* PROBLEM DETAILS
Set down, word for word, everything in the report on Biden's COVID-19 vaccine pledge from "The Trump administration had" down to "Control and Prevention.".

* SELECTED EXCERPT
* * * * * * * * *
WILMINGTON, Delaware: US President-elect Joe Biden on Tuesday (Dec 29) vowed a relentless effort to fight COVID-19 the moment he takes office, as he warned that Donald Trump's vaccination drive was falling dangerously short.

Speaking after a briefing by experts, Biden promised that as president he will undertake the "greatest operational challenge we've ever faced as a nation" to inoculate against the illness that has claimed more than 1.7 million lives globally.

"The Trump administration's plan to distribute vaccines is falling far behind," Biden said, promising: "I'm going to move heaven and earth to get us going in the right direction."

The Trump administration had predicted that 20 million Americans would be vaccinated by the end of December.

With less than three days left, some 2.1 million have received the first shot of the vaccine, according to the Centers for Disease Control and Prevention.
* * * * * * * * *
* RECORDS PROVIDED
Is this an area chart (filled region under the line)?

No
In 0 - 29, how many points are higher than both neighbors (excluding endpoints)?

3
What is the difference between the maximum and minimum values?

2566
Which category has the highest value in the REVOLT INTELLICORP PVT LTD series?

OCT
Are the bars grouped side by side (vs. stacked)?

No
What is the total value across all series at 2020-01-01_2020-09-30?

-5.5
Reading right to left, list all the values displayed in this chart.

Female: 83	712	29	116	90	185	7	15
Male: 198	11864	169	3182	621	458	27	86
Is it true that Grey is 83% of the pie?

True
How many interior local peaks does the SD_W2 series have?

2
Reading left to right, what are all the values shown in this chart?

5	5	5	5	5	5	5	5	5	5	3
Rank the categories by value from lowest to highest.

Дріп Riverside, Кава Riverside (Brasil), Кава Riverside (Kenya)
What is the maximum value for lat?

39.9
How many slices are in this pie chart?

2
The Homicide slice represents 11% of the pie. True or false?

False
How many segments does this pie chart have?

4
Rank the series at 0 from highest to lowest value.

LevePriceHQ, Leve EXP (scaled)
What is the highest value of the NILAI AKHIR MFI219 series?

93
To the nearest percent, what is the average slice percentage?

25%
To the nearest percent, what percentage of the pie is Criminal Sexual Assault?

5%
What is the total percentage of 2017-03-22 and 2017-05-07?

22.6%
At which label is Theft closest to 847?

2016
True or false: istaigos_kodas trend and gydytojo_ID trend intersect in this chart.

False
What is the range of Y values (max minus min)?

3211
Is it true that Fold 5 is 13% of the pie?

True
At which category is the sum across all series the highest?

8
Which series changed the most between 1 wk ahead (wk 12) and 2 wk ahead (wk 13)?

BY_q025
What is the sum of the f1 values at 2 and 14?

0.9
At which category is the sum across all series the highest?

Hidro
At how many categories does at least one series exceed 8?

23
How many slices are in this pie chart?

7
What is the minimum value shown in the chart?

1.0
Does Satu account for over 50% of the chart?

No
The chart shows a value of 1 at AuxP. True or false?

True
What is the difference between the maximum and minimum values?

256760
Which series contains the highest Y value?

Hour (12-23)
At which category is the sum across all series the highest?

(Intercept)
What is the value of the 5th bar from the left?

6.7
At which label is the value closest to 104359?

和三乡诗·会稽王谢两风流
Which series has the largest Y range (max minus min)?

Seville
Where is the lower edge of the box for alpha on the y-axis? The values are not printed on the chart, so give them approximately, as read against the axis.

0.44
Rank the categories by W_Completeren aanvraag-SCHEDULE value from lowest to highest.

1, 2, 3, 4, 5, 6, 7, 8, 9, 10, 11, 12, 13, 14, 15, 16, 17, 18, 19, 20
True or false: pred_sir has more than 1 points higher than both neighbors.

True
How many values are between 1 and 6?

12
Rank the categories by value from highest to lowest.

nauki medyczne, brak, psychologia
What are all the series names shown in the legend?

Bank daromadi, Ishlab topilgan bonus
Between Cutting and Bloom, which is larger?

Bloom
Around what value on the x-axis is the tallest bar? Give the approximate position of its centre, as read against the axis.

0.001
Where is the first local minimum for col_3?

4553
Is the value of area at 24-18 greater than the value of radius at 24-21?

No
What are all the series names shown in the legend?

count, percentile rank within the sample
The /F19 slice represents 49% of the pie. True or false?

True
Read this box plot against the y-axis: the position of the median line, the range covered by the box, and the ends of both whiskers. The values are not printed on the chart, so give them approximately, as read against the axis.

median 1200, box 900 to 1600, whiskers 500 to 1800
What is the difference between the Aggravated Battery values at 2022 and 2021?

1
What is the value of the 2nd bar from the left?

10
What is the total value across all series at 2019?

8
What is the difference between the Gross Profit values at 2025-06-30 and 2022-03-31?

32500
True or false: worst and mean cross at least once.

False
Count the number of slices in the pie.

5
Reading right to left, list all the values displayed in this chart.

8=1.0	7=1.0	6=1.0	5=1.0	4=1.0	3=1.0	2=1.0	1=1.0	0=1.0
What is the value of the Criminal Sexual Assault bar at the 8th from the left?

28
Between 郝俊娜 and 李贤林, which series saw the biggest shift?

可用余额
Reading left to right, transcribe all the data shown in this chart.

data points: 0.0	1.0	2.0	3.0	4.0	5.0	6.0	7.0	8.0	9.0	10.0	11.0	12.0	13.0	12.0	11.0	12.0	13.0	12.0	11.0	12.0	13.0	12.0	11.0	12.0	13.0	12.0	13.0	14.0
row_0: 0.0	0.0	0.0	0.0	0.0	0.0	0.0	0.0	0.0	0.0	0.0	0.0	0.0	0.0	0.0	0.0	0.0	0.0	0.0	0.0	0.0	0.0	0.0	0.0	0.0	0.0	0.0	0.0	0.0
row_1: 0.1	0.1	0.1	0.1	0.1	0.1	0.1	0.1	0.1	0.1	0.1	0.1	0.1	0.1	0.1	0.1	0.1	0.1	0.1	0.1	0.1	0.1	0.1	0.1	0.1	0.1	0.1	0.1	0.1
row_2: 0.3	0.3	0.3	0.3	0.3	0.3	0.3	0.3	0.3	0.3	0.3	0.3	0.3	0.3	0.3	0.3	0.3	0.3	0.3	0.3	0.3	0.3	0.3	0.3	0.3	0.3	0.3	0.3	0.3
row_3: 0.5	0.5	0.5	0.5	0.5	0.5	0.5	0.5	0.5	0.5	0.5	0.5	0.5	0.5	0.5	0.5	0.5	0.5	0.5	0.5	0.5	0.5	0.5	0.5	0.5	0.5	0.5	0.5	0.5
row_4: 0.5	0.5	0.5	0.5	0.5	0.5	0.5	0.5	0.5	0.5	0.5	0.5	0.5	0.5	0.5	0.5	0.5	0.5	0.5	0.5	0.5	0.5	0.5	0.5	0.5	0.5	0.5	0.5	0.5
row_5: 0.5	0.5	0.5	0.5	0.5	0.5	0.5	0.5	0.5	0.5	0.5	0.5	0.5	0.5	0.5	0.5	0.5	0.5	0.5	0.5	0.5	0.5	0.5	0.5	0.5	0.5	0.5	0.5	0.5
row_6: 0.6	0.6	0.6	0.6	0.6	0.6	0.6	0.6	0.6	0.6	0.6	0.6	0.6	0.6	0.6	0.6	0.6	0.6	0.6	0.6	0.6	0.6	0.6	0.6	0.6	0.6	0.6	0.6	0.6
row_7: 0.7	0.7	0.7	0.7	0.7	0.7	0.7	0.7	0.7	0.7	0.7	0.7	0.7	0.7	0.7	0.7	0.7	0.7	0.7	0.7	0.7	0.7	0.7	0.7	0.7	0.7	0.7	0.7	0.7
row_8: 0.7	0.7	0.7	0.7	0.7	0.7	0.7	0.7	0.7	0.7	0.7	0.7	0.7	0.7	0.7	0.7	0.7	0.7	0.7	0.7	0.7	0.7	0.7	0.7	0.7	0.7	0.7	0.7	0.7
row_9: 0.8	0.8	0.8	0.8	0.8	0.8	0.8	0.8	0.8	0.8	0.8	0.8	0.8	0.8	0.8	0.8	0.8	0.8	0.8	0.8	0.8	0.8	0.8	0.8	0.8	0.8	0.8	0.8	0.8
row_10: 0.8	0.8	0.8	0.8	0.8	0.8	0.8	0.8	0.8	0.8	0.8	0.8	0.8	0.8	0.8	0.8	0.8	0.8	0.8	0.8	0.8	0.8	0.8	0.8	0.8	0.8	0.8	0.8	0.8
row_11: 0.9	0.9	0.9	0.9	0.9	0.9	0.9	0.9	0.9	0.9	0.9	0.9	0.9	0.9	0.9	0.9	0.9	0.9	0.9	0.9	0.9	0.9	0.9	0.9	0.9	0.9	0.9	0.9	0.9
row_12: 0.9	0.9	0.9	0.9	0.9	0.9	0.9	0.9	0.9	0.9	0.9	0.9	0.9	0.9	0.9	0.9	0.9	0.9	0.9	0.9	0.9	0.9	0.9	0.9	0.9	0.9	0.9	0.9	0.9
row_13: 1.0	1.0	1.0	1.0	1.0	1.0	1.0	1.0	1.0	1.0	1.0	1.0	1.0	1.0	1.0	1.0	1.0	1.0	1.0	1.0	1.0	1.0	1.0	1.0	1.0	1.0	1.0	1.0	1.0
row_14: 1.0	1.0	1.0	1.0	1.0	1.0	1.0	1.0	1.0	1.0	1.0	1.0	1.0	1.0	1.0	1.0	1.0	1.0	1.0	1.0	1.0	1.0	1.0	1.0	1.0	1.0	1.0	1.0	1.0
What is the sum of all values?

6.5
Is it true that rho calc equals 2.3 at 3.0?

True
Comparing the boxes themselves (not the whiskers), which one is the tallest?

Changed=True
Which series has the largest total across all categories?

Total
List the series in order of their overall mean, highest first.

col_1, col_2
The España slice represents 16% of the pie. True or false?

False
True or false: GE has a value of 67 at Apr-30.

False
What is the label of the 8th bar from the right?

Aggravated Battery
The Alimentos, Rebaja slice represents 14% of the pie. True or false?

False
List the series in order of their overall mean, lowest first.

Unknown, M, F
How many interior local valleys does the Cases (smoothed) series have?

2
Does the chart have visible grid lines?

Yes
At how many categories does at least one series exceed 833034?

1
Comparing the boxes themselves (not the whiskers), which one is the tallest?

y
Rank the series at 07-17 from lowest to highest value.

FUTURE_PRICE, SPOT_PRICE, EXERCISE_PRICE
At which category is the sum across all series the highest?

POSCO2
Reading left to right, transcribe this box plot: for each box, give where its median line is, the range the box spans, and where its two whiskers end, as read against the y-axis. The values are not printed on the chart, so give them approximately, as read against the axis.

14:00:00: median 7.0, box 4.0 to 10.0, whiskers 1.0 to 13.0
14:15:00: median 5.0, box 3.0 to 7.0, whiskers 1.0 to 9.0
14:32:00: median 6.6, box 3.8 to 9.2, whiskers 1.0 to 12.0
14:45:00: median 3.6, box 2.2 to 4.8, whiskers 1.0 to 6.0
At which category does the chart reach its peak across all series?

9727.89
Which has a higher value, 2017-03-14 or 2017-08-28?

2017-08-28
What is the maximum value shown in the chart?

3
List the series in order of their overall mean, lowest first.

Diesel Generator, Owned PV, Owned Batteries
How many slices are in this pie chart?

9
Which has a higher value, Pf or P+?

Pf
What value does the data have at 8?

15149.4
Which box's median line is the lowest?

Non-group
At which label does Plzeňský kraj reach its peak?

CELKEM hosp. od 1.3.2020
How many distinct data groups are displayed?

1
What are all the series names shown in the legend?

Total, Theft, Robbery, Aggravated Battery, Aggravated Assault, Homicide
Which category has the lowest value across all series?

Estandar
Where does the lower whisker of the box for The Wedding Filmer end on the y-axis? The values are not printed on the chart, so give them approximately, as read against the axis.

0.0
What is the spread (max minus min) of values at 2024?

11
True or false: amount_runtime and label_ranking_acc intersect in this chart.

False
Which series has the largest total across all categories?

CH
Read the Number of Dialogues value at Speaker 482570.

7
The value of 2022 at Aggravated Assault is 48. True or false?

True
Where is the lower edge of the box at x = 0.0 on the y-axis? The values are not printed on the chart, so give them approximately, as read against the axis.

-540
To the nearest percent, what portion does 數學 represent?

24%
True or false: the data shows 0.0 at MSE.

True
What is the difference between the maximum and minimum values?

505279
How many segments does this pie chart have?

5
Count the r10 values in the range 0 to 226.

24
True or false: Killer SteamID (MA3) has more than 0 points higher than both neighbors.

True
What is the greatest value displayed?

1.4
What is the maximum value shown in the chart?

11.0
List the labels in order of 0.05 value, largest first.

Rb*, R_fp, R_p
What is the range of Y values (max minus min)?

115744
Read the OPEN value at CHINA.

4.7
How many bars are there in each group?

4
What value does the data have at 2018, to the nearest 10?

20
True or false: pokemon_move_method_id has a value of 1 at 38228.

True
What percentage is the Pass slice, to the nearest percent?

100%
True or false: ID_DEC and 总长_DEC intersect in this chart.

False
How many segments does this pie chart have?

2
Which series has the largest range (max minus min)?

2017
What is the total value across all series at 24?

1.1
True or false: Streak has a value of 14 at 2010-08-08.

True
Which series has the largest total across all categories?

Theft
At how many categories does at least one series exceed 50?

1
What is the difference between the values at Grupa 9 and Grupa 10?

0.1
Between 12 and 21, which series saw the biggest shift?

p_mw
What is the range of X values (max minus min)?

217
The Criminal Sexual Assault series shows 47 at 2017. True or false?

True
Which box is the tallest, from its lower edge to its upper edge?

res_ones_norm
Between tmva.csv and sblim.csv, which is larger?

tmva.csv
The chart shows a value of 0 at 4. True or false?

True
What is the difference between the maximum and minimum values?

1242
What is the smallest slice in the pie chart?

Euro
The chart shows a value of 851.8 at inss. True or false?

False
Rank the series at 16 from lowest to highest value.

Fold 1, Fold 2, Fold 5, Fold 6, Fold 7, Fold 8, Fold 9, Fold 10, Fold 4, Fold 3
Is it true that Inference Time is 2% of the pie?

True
* * * * * * * * *
* ANSWER BELOW
The Trump administration had predicted that 20 million Americans would be vaccinated by the end of December.

With less than three days left, some 2.1 million have received the first shot of the vaccine, according to the Centers for Disease Control and Prevention.